■ **Try it**:
Reproduce every line of text in the data below character for character, omitting the picture markers.

■ **Data records**:
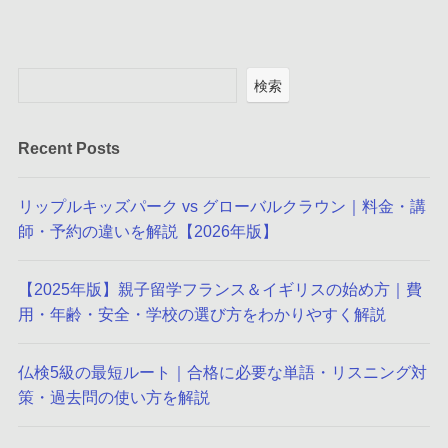
検索
Recent Posts
リップルキッズパーク vs グローバルクラウン｜料金・講
師・予約の違いを解説【2026年版】
【2025年版】親子留学フランス＆イギリスの始め方｜費
用・年齢・安全・学校の選び方をわかりやすく解説
仏検5級の最短ルート｜合格に必要な単語・リスニング対
策・過去問の使い方を解説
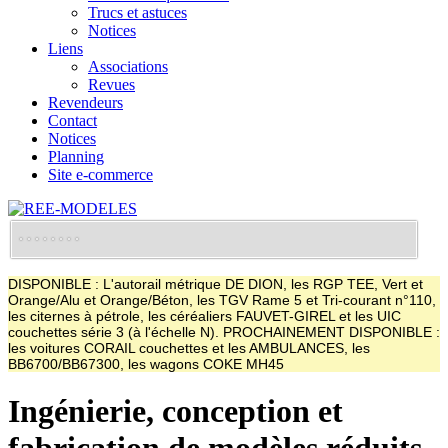
Trucs et astuces
Notices
Liens
Associations
Revues
Revendeurs
Contact
Notices
Planning
Site e-commerce
DISPONIBLE : L'autorail métrique DE DION, les RGP TEE, Vert et
Orange/Alu et Orange/Béton, les TGV Rame 5 et Tri-courant n°110,
les citernes à pétrole, les céréaliers FAUVET-GIREL et les UIC
couchettes série 3 (à l'échelle N). PROCHAINEMENT DISPONIBLE :
les voitures CORAIL couchettes et les AMBULANCES, les
BB6700/BB67300, les wagons COKE MH45
Ingénierie, conception et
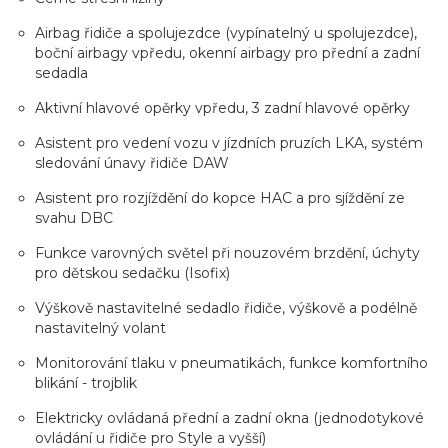
Airbag řidiče a spolujezdce (vypínatelný u spolujezdce),
boční airbagy vpředu, okenní airbagy pro přední a zadní
sedadla
Aktivní hlavové opěrky vpředu, 3 zadní hlavové opěrky
Asistent pro vedení vozu v jízdních pruzích LKA, systém
sledování únavy řidiče DAW
Asistent pro rozjíždění do kopce HAC a pro sjíždění ze
svahu DBC
Funkce varovných světel při nouzovém brzdění, úchyty
pro dětskou sedačku (Isofix)
Výškově nastavitelné sedadlo řidiče, výškově a podélně
nastavitelný volant
Monitorování tlaku v pneumatikách, funkce komfortního
blikání - trojblik
Elektricky ovládaná přední a zadní okna (jednodotykové
ovládání u řidiče pro Style a vyšší)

■ **Exercise answer**:
検索
Recent Posts
リップルキッズパーク vs グローバルクラウン｜料金・講
師・予約の違いを解説【2026年版】
【2025年版】親子留学フランス＆イギリスの始め方｜費
用・年齢・安全・学校の選び方をわかりやすく解説
仏検5級の最短ルート｜合格に必要な単語・リスニング対
策・過去問の使い方を解説
Trucs et astuces
Notices
Liens
Associations
Revues
Revendeurs
Contact
Notices
Planning
Site e-commerce
DISPONIBLE : L'autorail métrique DE DION, les RGP TEE, Vert et
Orange/Alu et Orange/Béton, les TGV Rame 5 et Tri-courant n°110,
les citernes à pétrole, les céréaliers FAUVET-GIREL et les UIC
couchettes série 3 (à l'échelle N). PROCHAINEMENT DISPONIBLE :
les voitures CORAIL couchettes et les AMBULANCES, les
BB6700/BB67300, les wagons COKE MH45
Ingénierie, conception et
Airbag řidiče a spolujezdce (vypínatelný u spolujezdce),
boční airbagy vpředu, okenní airbagy pro přední a zadní
sedadla
Aktivní hlavové opěrky vpředu, 3 zadní hlavové opěrky
Asistent pro vedení vozu v jízdních pruzích LKA, systém
sledování únavy řidiče DAW
Asistent pro rozjíždění do kopce HAC a pro sjíždění ze
svahu DBC
Funkce varovných světel při nouzovém brzdění, úchyty
pro dětskou sedačku (Isofix)
Výškově nastavitelné sedadlo řidiče, výškově a podélně
nastavitelný volant
Monitorování tlaku v pneumatikách, funkce komfortního
blikání - trojblik
Elektricky ovládaná přední a zadní okna (jednodotykové
ovládání u řidiče pro Style a vyšší)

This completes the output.